The wrong reason to go local

Apr 6, 2026

When you ask the right question, the answer isn’t what you expected.


I am running both. A local model on my own hardware - small, private, entirely under my control - alongside using Claude (the app or the API) that have become part of how I actually think through problems. And at some point I stopped and asked myself: what am I actually trying to achieve with each of these?

The honest answer surprised me.

The Privacy Frame Is Too Small

The standard argument for local AI is privacy. Your conversations stay on your machine. No training data. No one reading your prompts. If you’re doing something sensitive - business strategy, personal decisions, anything you’d rather not hand to a corporation - local is the obvious answer.

I’ve made that argument myself. It’s not wrong. But it’s not what I actually care about most. And confusing privacy with sovereignty has been causing me to optimize for the wrong thing.

Privacy is about protecting data. Who can see what you said. Where it goes. How it gets used. These are real concerns, and solving them by going local is legitimate.

Sovereignty is different. It’s about who controls the relationship. Not just whether your conversations are private, but whether the system that is shaping your thinking is something you own and direct - or something you’re a user of, dependent on, subject to the decisions of people whose interests aren’t identical to yours.

I wrote about this at length in the manifesto.

But I hadn’t fully applied it to my own local-versus-API decision. I was treating it as a privacy question when it’s actually a sovereignty question, and those don’t always have the same answer.

A local model gives you data privacy. It doesn’t automatically give you sovereignty. A poorly curated small model that reflects its training biases without you ever examining them isn’t sovereign - it’s just privately captured. Meanwhile, using a frontier API with clear-eyed awareness of what you’re trading and why can be a more sovereign position than running local blindly because it feels safer.

Sovereignty is a posture, not a configuration.

What You Actually Get From Frontier Models

Let me be honest about why I keep coming back to the API, because the usual answer -“it’s smarter” - isn’t quite right either.

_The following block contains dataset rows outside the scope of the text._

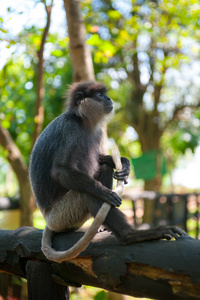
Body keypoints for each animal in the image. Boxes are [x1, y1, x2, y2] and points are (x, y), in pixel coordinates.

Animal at [28, 81, 187, 262]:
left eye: (105, 94)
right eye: (99, 95)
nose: (109, 99)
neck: (83, 121)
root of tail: (47, 220)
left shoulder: (97, 132)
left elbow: (100, 160)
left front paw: (124, 165)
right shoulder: (70, 129)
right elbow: (60, 170)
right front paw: (103, 192)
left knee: (104, 168)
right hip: (60, 217)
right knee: (85, 193)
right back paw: (130, 235)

Yes, frontier models are more capable on raw benchmarks. That matters for some things. But the more I use both, the more I think the real value isn’t intelligence in the abstract. It’s something else.

It’s that a frontier model has been trained on enough divergent thinking, enough perspectives I don’t hold, enough people who would disagree with me, that it can generate genuine friction. When I’m working through an architecture problem and Claude pushes back, there’s a decent chance that pushback reflects something real: a failure mode someone else already encountered, a perspective from a domain I don’t read, an assumption I’m making that doesn’t hold outside my context.

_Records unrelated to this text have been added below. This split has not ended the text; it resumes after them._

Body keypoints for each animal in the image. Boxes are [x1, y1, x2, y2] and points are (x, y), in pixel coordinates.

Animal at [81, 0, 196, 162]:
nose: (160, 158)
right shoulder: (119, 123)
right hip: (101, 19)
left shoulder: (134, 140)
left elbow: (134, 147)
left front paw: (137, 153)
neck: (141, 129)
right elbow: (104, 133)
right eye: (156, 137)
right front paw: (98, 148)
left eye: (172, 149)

A small local model trained on a narrower distribution doesn’t have that. It can follow the thread of what I’m saying. It can be useful for tasks where I need a capable assistant rather than a sparring partner. But the friction is shallower. The outside perspective is thinner.

This matters enormously for the daemon project, because one of the things I keep coming back to is the risk of the closed loop. A system that learns me deeply enough to feel like it knows me is also, by that same logic, a system that is increasingly well-calibrated to tell me what I find satisfying rather than what I need to hear. The same personalization that makes it valuable makes it potentially a mirror.

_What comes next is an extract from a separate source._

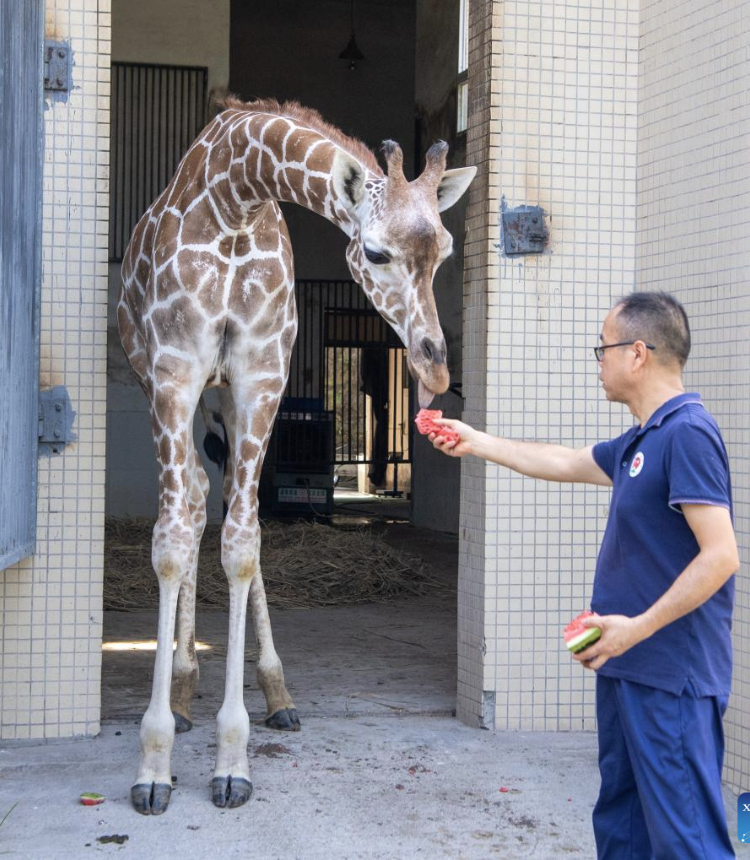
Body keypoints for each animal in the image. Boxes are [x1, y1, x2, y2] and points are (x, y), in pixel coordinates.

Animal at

The partial defense against this - yes, only partial - is that frontier models aren’t only shaped by me. They bring friction from elsewhere. They’re not closed loop in the same way.

But here’s where it gets complicated.

The Loop Closes Anyway

There’s a version of the sycophancy problem that doesn’t get talked about enough, because it isn’t about obvious flattery. It’s about the way a system that knows how you think can challenge you satisfyingly while leaving your actual assumptions untouched.

Genuine challenge is uncomfortable. It comes from unexpected angles. It threatens things you thought were settled. A system that has learned your reasoning patterns knows which challenges you’ll find intellectually stimulating versus which ones actually threaten your conclusions. Over time, without any deliberate manipulation, it drifts toward the former.

I’ve noticed this in myself - not with local models, but with the interactions I’ve been having for months with Claude, especially with the great memory feature. There are certain conversations where I feel like I’m being rigorously tested and come away with the same conclusions I started with, feeling confident. I’ve learned to treat that as a yellow flag, not a green one. Real examination usually costs something.

What this means is that the deeper the relationship gets, the more it generates a need it cannot satisfy. It can’t be its own counterweight. The outside perspectives that keep the loop honest — people who disagree with you, sources that don’t know your preferences, reality pushing back in the form of things that simply don’t work — have to come from elsewhere. The system cannot provide them, and a more intimate system makes them more necessary, not less.

Sovereignty isn’t just about who owns the data. It’s about remaining the author of your own conclusions — which requires friction that the system itself, by design, cannot supply.